A day later, as we walked the narrow streets of the medina we passed a large group of chanting people, mostly burly men, headed to the square. They were notably angrier than the group we saw previously and proved to be merchants from the market’s shops. One can imagine their concern not only about the terrible carnage, but the impact it might have on the welcoming reputation of Marrakesh, and therefore on their livelihoods.
The bombing in Marrakesh hit the international news within several hours, and we sent the requisite emails to close friends and family to let them know we were OK. But this was a little story in the big picture. Terrorist bombings happen every day in many places in the world, and the one in Marrakesh would soon be a memory tucked in the recesses of our collective minds, to be superceded by even worse or more immediate events. Ironically, the big daddy story of them all was announced four days later, displacing even in Morocco the Marrakesh news: the killing of Bin Laden in Pakistan.
And what, a psychiatrist might ask, did I learn from this experience? Well, first of all how much I love my wife, thankful that nothing happened to her — or to me, or to our friend Robert.

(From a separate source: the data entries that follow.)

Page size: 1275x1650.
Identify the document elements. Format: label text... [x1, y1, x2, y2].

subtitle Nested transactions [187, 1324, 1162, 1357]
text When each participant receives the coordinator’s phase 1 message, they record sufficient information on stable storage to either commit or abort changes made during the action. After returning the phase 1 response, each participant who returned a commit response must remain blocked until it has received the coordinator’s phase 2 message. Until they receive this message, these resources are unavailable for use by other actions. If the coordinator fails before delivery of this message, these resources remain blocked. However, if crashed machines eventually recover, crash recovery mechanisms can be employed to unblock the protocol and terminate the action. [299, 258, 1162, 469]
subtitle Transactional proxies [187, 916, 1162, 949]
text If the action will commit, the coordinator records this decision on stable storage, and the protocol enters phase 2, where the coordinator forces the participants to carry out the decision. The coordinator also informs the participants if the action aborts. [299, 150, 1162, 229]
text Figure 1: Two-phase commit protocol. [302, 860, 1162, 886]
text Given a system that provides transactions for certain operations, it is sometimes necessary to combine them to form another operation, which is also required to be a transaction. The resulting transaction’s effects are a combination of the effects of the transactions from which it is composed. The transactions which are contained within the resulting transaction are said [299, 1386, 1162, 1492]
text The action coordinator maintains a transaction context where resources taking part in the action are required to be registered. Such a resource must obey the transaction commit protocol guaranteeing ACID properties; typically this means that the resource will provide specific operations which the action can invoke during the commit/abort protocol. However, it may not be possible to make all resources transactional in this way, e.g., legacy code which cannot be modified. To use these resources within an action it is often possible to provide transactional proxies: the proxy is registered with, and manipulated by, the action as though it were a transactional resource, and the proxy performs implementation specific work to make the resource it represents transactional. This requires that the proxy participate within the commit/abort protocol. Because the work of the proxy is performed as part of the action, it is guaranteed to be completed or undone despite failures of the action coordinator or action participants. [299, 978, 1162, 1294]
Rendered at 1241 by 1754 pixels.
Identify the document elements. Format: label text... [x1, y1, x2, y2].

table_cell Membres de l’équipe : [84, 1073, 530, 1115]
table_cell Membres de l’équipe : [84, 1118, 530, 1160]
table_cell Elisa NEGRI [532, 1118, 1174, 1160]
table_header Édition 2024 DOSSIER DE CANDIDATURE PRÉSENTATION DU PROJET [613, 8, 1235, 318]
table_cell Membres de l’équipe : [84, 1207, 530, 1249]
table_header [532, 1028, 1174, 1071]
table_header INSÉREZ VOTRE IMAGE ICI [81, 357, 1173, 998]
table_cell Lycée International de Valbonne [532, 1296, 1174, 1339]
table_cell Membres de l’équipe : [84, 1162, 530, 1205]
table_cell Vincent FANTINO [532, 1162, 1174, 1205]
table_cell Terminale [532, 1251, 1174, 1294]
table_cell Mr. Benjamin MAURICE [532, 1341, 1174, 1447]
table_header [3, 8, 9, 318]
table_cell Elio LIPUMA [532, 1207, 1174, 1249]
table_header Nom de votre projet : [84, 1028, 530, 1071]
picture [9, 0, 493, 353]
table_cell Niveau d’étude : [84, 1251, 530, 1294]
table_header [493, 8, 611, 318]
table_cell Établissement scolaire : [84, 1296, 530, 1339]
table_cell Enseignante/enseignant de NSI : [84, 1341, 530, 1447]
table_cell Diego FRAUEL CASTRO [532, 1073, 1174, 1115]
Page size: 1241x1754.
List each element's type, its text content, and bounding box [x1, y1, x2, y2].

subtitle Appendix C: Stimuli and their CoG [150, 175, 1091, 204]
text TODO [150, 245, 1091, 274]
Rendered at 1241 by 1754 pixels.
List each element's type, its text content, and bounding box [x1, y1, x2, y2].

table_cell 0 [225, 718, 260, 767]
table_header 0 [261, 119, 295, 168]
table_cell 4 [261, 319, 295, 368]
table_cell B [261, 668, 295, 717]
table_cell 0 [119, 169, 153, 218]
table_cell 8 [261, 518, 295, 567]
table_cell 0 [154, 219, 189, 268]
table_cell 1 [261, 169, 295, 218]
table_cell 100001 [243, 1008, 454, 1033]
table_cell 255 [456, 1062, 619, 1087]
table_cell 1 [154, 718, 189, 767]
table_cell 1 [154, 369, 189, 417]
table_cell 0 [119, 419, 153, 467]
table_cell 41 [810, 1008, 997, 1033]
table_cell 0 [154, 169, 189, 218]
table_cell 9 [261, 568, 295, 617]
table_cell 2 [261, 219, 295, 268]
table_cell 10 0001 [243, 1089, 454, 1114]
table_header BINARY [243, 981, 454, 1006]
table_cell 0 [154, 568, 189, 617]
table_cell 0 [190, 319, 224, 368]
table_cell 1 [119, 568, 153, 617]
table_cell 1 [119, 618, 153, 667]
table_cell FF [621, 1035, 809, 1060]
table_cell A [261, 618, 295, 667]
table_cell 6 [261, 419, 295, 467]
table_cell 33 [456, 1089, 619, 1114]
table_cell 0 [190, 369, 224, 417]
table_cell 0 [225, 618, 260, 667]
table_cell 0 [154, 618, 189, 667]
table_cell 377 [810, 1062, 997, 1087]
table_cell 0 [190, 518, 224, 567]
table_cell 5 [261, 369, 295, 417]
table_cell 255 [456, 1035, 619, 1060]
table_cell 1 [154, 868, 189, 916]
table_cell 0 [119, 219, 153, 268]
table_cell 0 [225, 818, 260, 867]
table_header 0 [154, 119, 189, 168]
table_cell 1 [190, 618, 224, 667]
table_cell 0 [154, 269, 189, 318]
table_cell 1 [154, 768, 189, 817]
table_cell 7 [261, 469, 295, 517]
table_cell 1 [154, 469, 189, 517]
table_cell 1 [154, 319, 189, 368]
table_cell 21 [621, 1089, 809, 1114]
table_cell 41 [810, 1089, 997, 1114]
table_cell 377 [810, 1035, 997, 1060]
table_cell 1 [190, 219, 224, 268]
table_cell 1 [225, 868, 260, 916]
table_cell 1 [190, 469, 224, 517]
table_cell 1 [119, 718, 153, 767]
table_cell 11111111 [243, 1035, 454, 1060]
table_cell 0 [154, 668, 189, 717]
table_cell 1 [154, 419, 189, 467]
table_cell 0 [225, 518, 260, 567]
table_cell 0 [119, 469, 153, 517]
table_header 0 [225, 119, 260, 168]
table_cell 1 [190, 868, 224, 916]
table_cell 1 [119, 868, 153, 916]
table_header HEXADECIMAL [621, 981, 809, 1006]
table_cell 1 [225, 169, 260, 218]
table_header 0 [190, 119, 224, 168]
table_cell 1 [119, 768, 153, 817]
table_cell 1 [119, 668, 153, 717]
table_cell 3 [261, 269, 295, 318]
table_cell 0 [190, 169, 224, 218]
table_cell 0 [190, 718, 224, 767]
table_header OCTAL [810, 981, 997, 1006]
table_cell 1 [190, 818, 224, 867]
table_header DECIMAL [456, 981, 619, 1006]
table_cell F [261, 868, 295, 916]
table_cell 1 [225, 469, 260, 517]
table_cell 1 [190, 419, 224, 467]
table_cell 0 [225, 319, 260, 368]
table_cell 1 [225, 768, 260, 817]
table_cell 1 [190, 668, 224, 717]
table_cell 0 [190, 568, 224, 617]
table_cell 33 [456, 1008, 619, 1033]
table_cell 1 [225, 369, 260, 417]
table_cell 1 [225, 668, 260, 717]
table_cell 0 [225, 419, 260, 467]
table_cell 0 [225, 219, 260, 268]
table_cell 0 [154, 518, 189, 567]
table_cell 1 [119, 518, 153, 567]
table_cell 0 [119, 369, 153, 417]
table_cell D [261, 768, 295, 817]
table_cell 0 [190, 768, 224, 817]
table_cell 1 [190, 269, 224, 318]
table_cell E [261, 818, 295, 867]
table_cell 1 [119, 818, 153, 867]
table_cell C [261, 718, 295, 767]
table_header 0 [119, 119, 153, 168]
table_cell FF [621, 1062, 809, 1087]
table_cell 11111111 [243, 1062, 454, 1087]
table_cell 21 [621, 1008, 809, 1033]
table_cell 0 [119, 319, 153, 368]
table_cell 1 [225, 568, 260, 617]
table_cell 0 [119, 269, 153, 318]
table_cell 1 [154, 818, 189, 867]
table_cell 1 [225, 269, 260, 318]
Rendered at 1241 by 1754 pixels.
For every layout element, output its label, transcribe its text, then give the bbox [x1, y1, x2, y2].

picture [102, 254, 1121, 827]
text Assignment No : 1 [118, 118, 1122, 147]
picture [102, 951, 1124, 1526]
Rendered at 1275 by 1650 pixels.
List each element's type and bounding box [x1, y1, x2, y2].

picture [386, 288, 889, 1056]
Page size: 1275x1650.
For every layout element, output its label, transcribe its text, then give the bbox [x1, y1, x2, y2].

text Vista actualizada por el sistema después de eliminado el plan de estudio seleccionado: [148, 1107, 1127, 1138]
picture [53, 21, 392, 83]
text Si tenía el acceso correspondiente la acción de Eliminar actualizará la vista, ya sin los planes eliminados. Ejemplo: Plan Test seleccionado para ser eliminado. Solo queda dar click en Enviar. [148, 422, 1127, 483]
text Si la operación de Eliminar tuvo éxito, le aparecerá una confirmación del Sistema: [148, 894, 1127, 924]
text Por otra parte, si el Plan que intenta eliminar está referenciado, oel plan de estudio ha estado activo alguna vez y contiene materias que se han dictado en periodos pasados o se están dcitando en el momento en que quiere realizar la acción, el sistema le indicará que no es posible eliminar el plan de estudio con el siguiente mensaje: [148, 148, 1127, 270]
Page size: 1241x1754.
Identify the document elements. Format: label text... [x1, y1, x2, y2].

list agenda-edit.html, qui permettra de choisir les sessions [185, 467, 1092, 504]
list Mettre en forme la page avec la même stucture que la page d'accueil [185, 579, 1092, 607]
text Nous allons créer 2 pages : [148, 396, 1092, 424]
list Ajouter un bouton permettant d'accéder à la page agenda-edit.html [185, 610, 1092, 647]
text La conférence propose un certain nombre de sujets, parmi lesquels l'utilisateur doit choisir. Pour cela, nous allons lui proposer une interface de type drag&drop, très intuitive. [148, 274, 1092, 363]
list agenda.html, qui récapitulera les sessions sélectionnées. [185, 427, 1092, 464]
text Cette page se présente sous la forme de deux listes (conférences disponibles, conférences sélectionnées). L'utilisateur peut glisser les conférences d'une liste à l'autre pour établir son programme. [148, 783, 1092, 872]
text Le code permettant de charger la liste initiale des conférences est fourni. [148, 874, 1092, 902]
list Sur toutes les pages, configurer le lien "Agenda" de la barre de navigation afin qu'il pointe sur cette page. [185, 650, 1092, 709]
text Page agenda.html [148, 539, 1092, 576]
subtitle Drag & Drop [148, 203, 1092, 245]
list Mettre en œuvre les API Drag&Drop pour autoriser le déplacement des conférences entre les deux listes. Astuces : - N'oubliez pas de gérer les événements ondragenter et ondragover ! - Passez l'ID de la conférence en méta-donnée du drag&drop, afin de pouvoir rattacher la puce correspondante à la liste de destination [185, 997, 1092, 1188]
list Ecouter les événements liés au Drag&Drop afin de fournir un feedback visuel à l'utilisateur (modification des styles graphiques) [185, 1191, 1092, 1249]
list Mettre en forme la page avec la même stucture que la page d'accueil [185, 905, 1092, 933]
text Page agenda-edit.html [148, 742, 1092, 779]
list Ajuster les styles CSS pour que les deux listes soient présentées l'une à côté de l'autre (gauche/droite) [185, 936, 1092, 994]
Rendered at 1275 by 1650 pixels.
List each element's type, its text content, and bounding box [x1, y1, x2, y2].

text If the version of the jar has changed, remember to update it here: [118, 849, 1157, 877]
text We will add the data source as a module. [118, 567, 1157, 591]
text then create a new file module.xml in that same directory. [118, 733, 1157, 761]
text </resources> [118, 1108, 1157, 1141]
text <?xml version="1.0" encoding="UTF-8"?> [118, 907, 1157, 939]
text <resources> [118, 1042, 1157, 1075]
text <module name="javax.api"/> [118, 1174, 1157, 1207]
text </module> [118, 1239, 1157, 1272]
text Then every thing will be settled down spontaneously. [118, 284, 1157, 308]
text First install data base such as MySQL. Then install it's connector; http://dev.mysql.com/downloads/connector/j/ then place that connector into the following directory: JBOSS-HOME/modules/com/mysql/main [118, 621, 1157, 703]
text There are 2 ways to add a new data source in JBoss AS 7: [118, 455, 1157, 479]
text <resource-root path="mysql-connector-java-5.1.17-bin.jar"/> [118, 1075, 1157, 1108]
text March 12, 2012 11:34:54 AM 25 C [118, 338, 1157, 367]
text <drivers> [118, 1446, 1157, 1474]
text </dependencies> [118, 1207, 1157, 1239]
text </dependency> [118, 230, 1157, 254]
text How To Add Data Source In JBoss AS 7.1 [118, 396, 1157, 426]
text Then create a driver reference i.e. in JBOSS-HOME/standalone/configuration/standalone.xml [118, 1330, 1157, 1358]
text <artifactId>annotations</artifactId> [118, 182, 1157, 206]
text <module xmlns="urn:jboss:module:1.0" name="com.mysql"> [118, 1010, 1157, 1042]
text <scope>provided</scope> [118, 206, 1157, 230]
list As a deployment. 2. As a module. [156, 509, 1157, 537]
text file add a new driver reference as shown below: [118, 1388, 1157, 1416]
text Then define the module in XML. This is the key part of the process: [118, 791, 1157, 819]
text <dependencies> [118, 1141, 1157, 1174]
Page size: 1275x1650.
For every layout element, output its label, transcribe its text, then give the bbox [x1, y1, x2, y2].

Had we decided a bit earlier to go to lunch on the square instead of going home, we might have been among the casualties.
I grieved, of course, for those murdered and their families. But there was also a certain distance from all that was happening that allowed me to observe with a critical eye. I know that sounds cold, but this was not my town, and I knew I would be leaving in a few days. If I could have helped in the time after the bomb went off, I hoped that I would have. If I was asked for help, I hoped that it would have been given. Perhaps I could have sought out something to do, but I did not.
What if this had happened in Seattle? Would we have behaved any differently than those in Marrakesh? Would there be heroes like the Argana waiters who tried to help the maimed and wounded just after the explosion? Would we hold protest marches like those in the square? Who would rush to the hospitals to give blood, and who would prepare food to give to rescuers? Who would simply shut their eyes, be happy nothing happened to them, and go on with their lives?
Would we remember, or would we make ourselves forget?